Taq polymerase is the tried and true standard when it comes to PCR, but that doesn’t mean it’s the most accurate polymerase for high-sensitivity applications. Conversely, alternative enzymes, called high-fidelity polymerases, provide greater accuracy in PCR-generated amplicons due to a combination of more stringent base reading and proofreading activities1.
The discovery and development of high-fidelity polymerases have been the focus of Vazyme Biotech Co., Ltd for many years. For experiments in which the success of the experimental results mainly depends on whether the DNA sequence is correct, high-fidelity PCR enzymes with high accuracy in DNA amplification play a crucial role in the experiments (e.g. cloning, mutation analysis and sequencing).
Figure 1: Cloning, mutation analysis and sequencing
Picture comes from Thermo Fisher. If it is an infringement of your copyrights, please contact us.
What is a high-fidelity DNA polymerase?
High-fidelity DNA polymerase contains polymerase domain and exonuclease domain2. The polymerization domain has 5′-3′ polymerase activity, which is responsible for polymerization; the enzyme cleavage domain has 3′-5′ exonuclease activity (also known as proofreading activity), which is responsible for excising unpaired nucleotides.
|---|
**WORK INSTRUCTION 1**
Answer these questions about the passage on high-fidelity polymerases, each on its own line:
(a) What combination of activities gives high-fidelity polymerases greater accuracy in PCR-generated amplicons?
(b) Which three experiments are named as examples in which high-fidelity PCR enzymes play a crucial role?
(c) What activity does the enzyme cleavage domain have, and what is it responsible for?
**WORK INSTRUCTION 2**
Extract the part of the passage on high-fidelity polymerases from "The discovery and" up to and including "high-fidelity DNA polymerase?".
|---|
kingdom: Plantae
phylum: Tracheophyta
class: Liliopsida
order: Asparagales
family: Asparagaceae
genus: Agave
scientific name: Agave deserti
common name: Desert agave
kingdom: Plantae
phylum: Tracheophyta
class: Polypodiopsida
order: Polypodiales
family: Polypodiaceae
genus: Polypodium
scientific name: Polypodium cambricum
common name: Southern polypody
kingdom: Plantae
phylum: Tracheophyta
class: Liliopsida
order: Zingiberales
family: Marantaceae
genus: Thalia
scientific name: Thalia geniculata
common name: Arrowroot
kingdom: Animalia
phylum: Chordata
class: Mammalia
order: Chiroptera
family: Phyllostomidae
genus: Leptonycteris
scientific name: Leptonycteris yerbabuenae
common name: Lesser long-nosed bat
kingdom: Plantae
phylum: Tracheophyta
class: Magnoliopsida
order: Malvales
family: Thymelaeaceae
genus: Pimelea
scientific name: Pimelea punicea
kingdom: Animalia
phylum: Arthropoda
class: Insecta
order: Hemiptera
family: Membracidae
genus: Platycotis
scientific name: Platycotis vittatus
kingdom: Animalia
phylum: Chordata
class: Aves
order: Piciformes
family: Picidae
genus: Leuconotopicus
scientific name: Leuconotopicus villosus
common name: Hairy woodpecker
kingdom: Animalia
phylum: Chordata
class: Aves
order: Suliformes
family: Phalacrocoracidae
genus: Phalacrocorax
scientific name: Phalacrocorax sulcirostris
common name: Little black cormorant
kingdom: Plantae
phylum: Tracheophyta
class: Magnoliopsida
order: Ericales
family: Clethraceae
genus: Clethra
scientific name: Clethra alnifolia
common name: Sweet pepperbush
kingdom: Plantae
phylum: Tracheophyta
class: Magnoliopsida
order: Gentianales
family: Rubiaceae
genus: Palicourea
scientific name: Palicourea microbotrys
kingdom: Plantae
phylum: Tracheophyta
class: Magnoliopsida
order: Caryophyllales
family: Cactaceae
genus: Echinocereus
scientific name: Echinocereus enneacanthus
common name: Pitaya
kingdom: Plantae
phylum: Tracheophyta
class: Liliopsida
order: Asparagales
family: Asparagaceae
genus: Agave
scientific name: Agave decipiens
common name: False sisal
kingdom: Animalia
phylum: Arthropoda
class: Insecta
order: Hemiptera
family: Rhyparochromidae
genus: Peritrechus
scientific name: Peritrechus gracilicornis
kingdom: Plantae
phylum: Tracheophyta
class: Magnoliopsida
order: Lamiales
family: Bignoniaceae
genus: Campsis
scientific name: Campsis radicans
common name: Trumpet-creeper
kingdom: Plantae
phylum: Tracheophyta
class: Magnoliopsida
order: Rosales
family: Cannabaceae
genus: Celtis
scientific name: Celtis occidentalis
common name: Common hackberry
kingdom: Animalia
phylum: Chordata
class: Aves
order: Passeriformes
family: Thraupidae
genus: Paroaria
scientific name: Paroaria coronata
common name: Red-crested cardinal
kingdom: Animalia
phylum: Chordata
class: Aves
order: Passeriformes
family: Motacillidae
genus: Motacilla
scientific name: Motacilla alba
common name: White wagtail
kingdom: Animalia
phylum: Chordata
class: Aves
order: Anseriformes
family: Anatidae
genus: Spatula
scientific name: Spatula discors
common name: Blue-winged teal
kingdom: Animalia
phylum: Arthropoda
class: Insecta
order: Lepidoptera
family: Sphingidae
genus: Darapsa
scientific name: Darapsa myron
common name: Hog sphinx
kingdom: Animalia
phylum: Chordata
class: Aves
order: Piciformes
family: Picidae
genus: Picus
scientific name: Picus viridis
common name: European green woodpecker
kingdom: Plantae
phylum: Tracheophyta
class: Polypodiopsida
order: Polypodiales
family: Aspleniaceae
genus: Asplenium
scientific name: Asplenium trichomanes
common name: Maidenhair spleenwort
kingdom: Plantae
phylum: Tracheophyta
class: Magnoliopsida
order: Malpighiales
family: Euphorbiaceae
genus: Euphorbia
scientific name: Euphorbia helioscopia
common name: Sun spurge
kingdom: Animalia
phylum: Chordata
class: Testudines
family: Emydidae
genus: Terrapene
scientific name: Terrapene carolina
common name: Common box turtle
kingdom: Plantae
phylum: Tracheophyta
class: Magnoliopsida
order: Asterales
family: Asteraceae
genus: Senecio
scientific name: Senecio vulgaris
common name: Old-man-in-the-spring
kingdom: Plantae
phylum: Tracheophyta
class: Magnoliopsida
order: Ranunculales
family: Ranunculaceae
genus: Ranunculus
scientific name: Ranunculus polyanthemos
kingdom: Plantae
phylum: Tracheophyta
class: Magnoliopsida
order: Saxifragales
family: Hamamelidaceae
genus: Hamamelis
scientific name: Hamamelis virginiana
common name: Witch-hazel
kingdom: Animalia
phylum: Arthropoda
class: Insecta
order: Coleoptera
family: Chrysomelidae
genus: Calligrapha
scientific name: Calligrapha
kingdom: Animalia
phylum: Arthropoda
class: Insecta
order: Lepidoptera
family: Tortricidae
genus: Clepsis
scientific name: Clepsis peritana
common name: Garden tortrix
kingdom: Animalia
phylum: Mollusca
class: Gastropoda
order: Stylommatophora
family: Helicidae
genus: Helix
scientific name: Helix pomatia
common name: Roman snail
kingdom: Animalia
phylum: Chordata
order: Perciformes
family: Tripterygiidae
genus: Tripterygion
|---|
**TASK SOLUTION 1**
(a) More stringent base reading and proofreading activities.
(b) Cloning, mutation analysis and sequencing.
(c) It has 3′-5′ exonuclease activity (also known as proofreading activity) and is responsible for excising unpaired nucleotides.

**TASK SOLUTION 2**
The discovery and development of high-fidelity polymerases have been the focus of Vazyme Biotech Co., Ltd for many years. For experiments in which the success of the experimental results mainly depends on whether the DNA sequence is correct, high-fidelity PCR enzymes with high accuracy in DNA amplification play a crucial role in the experiments (e.g. cloning, mutation analysis and sequencing).
Figure 1: Cloning, mutation analysis and sequencing
Picture comes from Thermo Fisher. If it is an infringement of your copyrights, please contact us.
What is a high-fidelity DNA polymerase?